The Shiller P/E compares the price of a broad market index, such as the S&P 500 (SNPINDEX: ^GSPC), to its average inflation-adjusted earnings per share over the past 10 years. Its purpose is to give investors a long-term sense of whether the index looks expensive (or cheap) by smoothing out short-term profit swings.
The CAPE ratio was one of the metrics that helped Shiller identify the dot-com bubble just before it popped in March 2000. Now, in December 2025, the market is back in the same range, which has some investors feeling very, very uneasy.
The CAPE ratio may be flashing a warning sign
Since the early 1870s, the Shiller P/E has historically been in the double-digit range, yet only twice has it exceeded 40.
The first was during the dot-com bubble, when the Shiller P/E reached as high as 44 before the market crumbled.
The second is happening right now. After a strong 2025 performance, fueled by artificial intelligence and the Magnificent Seven, the S&P 500's Shiller P/E has been hovering around 39 to 40.
"Meta, Microsoft, Amazon and others are spending tens of billions of dollars to build or lease hyperscale data centres that may define the next phase of computing. In fact, it most likely will. But this exponential, debt-funded capex also has the hallmarks of a late-cycle surge in spending that can trigger multiple re-ratings and credit stress.
History rarely rewards lenders who finance capital-intensive growth booms at their peak. In the late 1990s, telecom companies borrowed heavily to lay fibre-optic cables, confident that data demand would ensure adequate returns.
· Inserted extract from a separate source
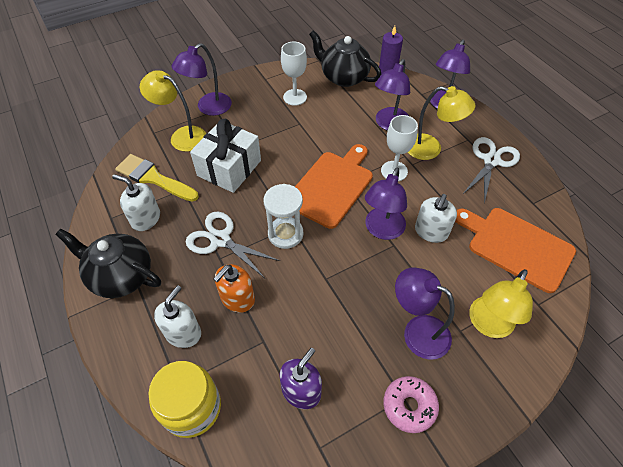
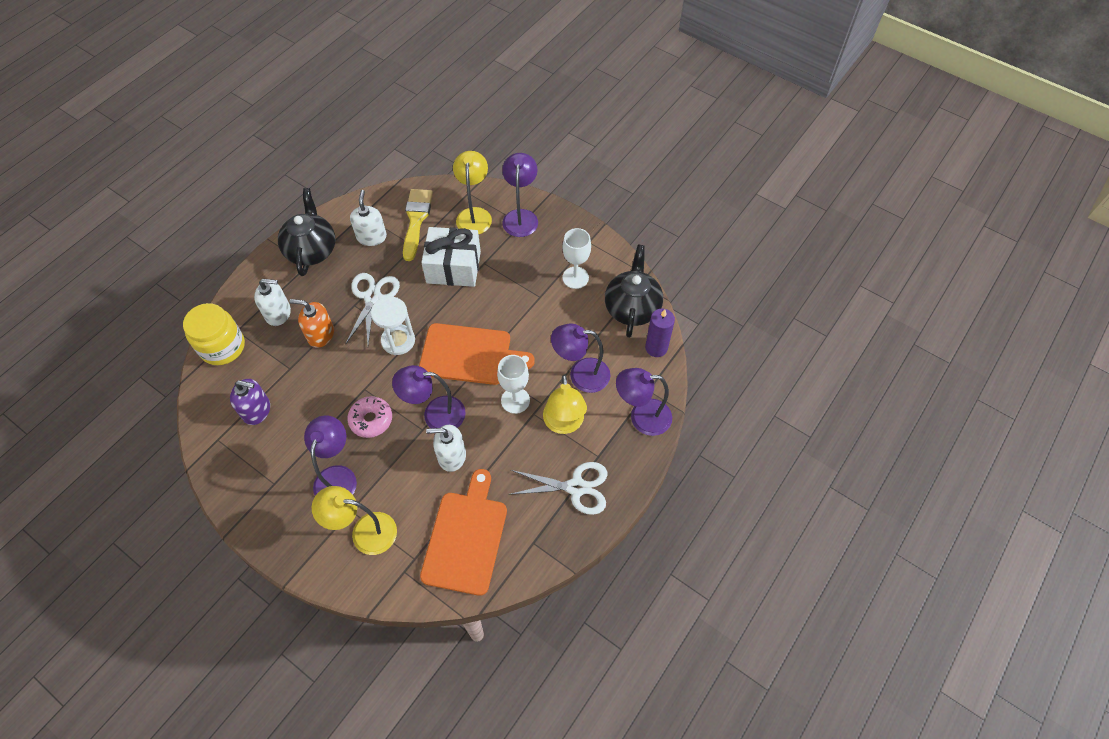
camera: 65 degrees right, 5 degrees up
purple lamp [172,43,232,116] -> purple lamp turned 75 degrees clockwise [502,153,538,237]
pink donut [383,376,439,433] -> pink donut moved to [347,396,392,438]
Although the infrastructure transformed the economy, it generated little return on investment for years.
In the mid-2000s, wildcatters levered up to chase $100 oil. The shale revolution reshaped US energy production, yet the companies behind the build-out still endured long periods of weak returns and balance-sheet pressure. Both episodes ended the same way: overcapacity, writedowns and years of debt overhang, despite laying the groundwork for genuine economic change."
Not really surprising that the debt is greater than cash on hand. The buildout has gotten really extreme at this point. Basically eating everything in economy from credit to RAM.